En suma, sería un Gobierno que nos interpela cada día a la manera de Groucho Marx: “¿Va usted a creerme a mí o lo que ven sus ojos?”. Ante el cinismo superlativo, el ciudadano se pregunta si la negación de la realidad es también una mentira, es decir, una calculada estrategia que desplegar ante los ciudadanos o si realmente el gobernante vive en el engaño que pretende extender. Peter Sloterdijk, en su célebre Crítica de la razón cínica, nos daba una pista al describir a los cínicos: “Una cierta amargura elegante matiza su actuación, pues los cínicos no son tontos y más de una vez se dan cuenta total y absolutamente de la nada a que todo conduce. Su aparato anímico se ha hecho, entretanto, lo suficientemente elástico como para incorporar la duda permanente a su propio mecanismo como factor de supervivencia. Saben lo que hacen, pero lo hacen porque las presiones de las cosas y el instinto de autoconservación a corto plazo hablan su mismo lenguaje y les dicen que así tiene que ser. De lo contrario, otros lo harían en su lugar y quizá peor”. Saben lo que hacen y lo que dicen. Vayamos, pues, pensando en un nombre. 
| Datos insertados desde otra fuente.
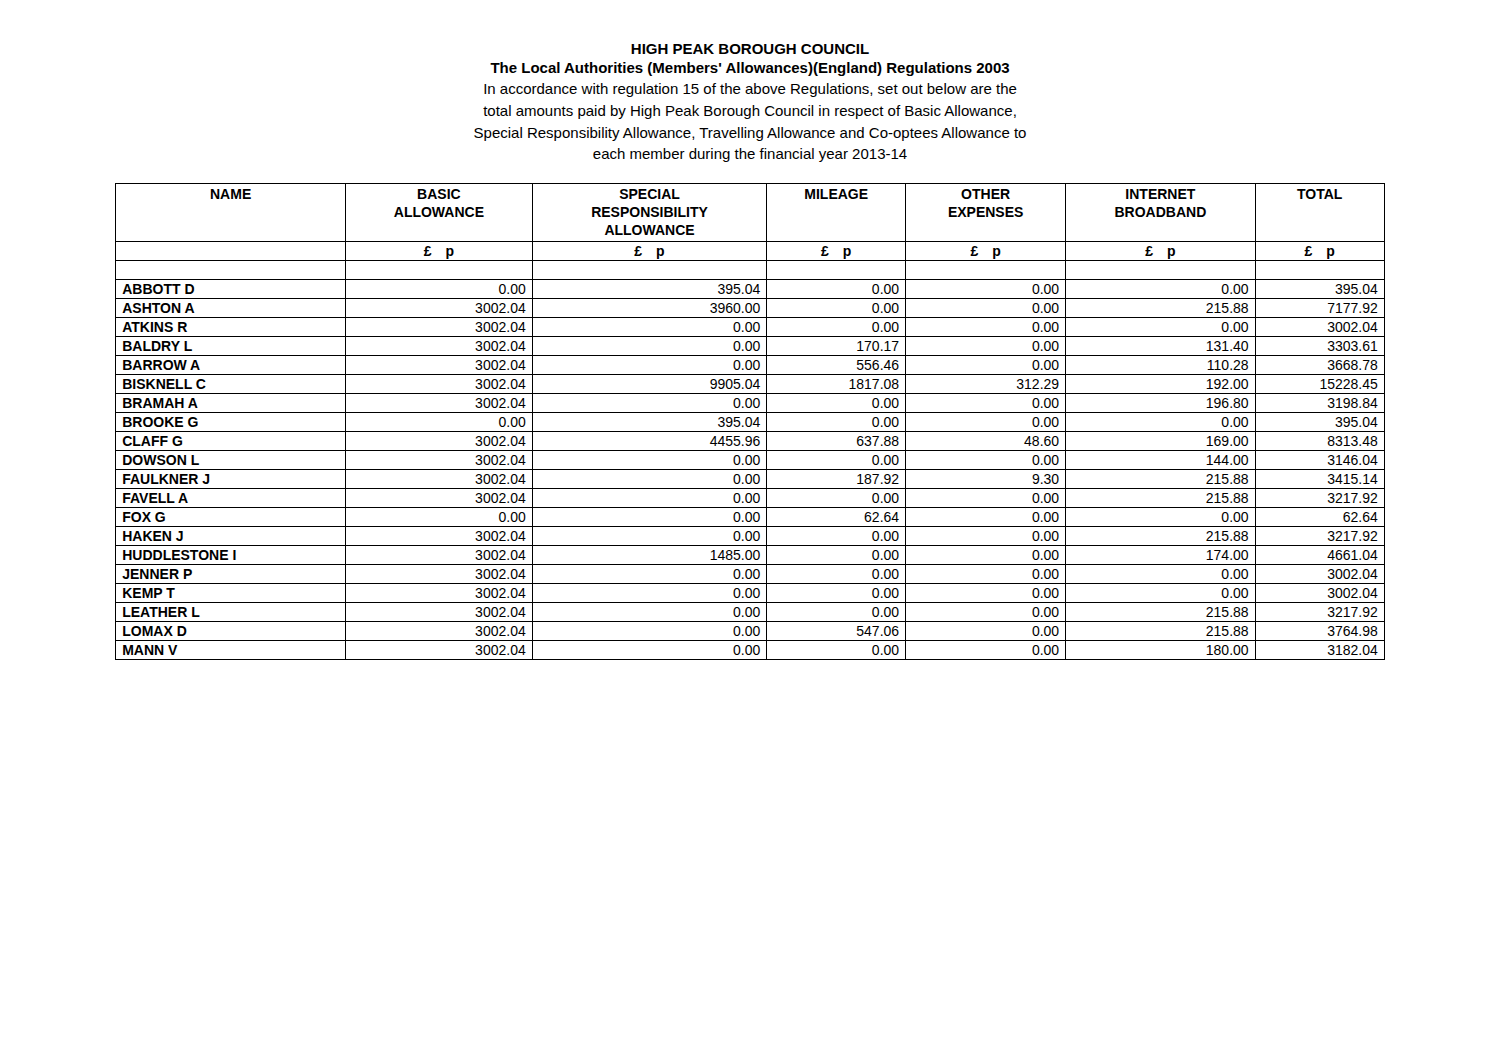HIGH PEAK BOROUGH COUNCIL
The Local Authorities (Members' Allowances)(England) Regulations 2003
In accordance with regulation 15 of the above Regulations, set out below are the
total amounts paid by High Peak Borough Council in respect of Basic Allowance,
Special Responsibility Allowance, Travelling Allowance and Co-optees Allowance to
each member during the financial year 2013-14
| NAME | BASIC ALLOWANCE | SPECIAL RESPONSIBILITY ALLOWANCE | MILEAGE | OTHER EXPENSES | INTERNET BROADBAND | TOTAL |
| --- | --- | --- | --- | --- | --- | --- |
| | £ p | £ p | £ p | £ p | £ p | £ p |
| ABBOTT D | 0.00 | 395.04 | 0.00 | 0.00 | 0.00 | 395.04 |
| ASHTON A | 3002.04 | 3960.00 | 0.00 | 0.00 | 215.88 | 7177.92 |
| ATKINS R | 3002.04 | 0.00 | 0.00 | 0.00 | 0.00 | 3002.04 |
| BALDRY L | 3002.04 | 0.00 | 170.17 | 0.00 | 131.40 | 3303.61 |
| BARROW A | 3002.04 | 0.00 | 556.46 | 0.00 | 110.28 | 3668.78 |
| BISKNELL C | 3002.04 | 9905.04 | 1817.08 | 312.29 | 192.00 | 15228.45 |
| BRAMAH A | 3002.04 | 0.00 | 0.00 | 0.00 | 196.80 | 3198.84 |
| BROOKE G | 0.00 | 395.04 | 0.00 | 0.00 | 0.00 | 395.04 |
| CLAFF G | 3002.04 | 4455.96 | 637.88 | 48.60 | 169.00 | 8313.48 |
| DOWSON L | 3002.04 | 0.00 | 0.00 | 0.00 | 144.00 | 3146.04 |
| FAULKNER J | 3002.04 | 0.00 | 187.92 | 9.30 | 215.88 | 3415.14 |
| FAVELL A | 3002.04 | 0.00 | 0.00 | 0.00 | 215.88 | 3217.92 |
| FOX G | 0.00 | 0.00 | 62.64 | 0.00 | 0.00 | 62.64 |
| HAKEN J | 3002.04 | 0.00 | 0.00 | 0.00 | 215.88 | 3217.92 |
| HUDDLESTONE I | 3002.04 | 1485.00 | 0.00 | 0.00 | 174.00 | 4661.04 |
| JENNER P | 3002.04 | 0.00 | 0.00 | 0.00 | 0.00 | 3002.04 |
| KEMP T | 3002.04 | 0.00 | 0.00 | 0.00 | 0.00 | 3002.04 |
| LEATHER L | 3002.04 | 0.00 | 0.00 | 0.00 | 215.88 | 3217.92 |
| LOMAX D | 3002.04 | 0.00 | 547.06 | 0.00 | 215.88 | 3764.98 |
| MANN V | 3002.04 | 0.00 | 0.00 | 0.00 | 180.00 | 3182.04 |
Tecnócratas, aristócratas, plutócratas, oligarcas… Existen múltiples maneras de llamar a los gobernantes dependiendo de lo que prime en su caracterización. Pero, ¿y si la historia estuviera dando un giro y aún no tuviéramos acuñada la palabra precisa para designar lo que estamos viviendo? Entonces sería urgente designar –y por tanto identificar- una forma de Gobierno fundada en un cinismo radicalmente desacomplejado, en una estrategia de engaño compleja que desborda la mera fabricación de embustes. No estaríamos hablando de alguien que manipulara la realidad, tratara de edulcorarla o camuflarla, pues estas operaciones, al fin y al cabo, tienen en común el considerar la realidad como algo primordial: la materia prima sobre la que elaborar la tergiversación. Lo que estamos viendo –y no es la primera vez- va un paso más allá: se trata de un discurso cuya pretensión pasa por suplantar la realidad, crear un relato alternativo que ha prescindido de todo anclaje con el mundo, en el que ya las palabras no son el vínculo que une nuestra conciencia con el mundo real, sino las muñidoras de una realidad paralela.